Maybe Kelly can adopt this thread as hes posted photos.... lol:lol:

Lovely work space there, reminds me of a garage a mate gets his Boxster serviced near cheshire.

Cheers

PaulN


----------



## Kelly @ KDS (Aug 4, 2008)

*MAGIC* said:


> Cheers Kelly
> 
> I am in Kent next month I will pop over and say hi.
> 
> Robbie


Rob

please do so , the amount of detailing guys that say i saw your unit or i was outside your unit the other day , but dont pop in ?????

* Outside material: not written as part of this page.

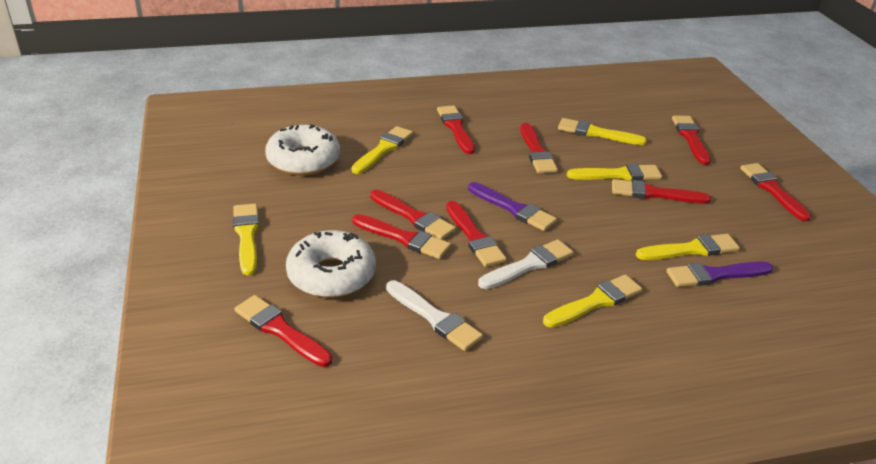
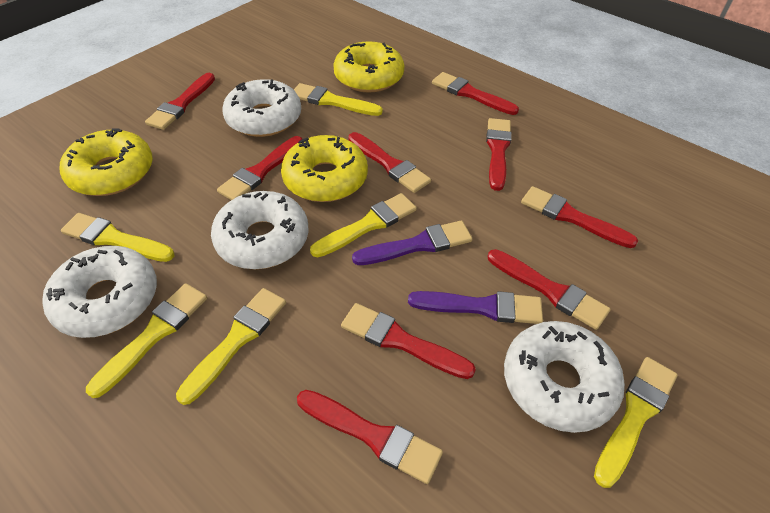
white brush: [386,280,483,351] [478,239,573,289] = 2 -> none = 0
white donut: [265,124,340,175] [286,230,376,298] = 2 -> [42,246,157,338] [211,191,309,269] [222,79,301,137] [504,321,625,433] = 4
yellow donut: none = 0 -> [60,128,153,196] [281,135,368,202] [333,41,405,93] = 3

If i am busy then i am sure tracy will make everyone welcome and make a brew too :thumb:

Even vxr marc comes and sits in his car outside but wont come in :lol:

Mr Dalton asked to meet me a few years back and said he would pop in and still waiting :tumbleweed:

I must be scary or something 

Rob you can be the guy that changes the trend then :thumb:

kelly

www.kdsdetailing.co.uk


----------



## ryand (Jul 18, 2008)

thought things looked different when i drove past to go into elite yesterday! good luck with the new unit!


----------



## BlackCat (May 2, 2008)

Holy old thread resurrection Batman !!!

Did we ever get any pics !?!?!?!?!?!

:lol:


----------



## *MAGIC* (Feb 22, 2007)

BlackCat said:


> Holy old thread resurrection Batman !!!
> 
> Did we ever get any pics !?!?!?!?!?!
> 
> :lol:


Blimey mate :doublesho :lol:

I will get some up when its a little less crowded with cars :thumb:


----------



## rossdook (Aug 20, 2008)

kdskeltec said:


> Rob
> 
> please do so , the amount of detailing guys that say i saw your unit or i was outside your unit the other day , but dont pop in ?????
> 
> ...


Best not post a pic up of yourself Kelly if you're that scary! :lol:
That's saying something if Mr. Dalton thinks you're too scary to actually pop in past - he's not much of a looker now is he? pmsl!! :thumb:


----------



## Kelly @ KDS (Aug 4, 2008)

rossdook said:


> Best not post a pic up of yourself Kelly if you're that scary! :lol:
> That's saying something if Mr. Dalton thinks you're too scary to actually pop in past - he's not much of a looker now is he? pmsl!! :thumb:


:lol::lol::lol:

Some say i have good looks but not as good as dear robbie 

kelly

www.kdsdetailing.co.uk


----------



## *MAGIC* (Feb 22, 2007)

kdskeltec said:


> :lol::lol::lol:
> 
> Some say i have good looks but not as good as dear robbie
> 
> ...


Why thankyou sir :thumb: :lol:


----------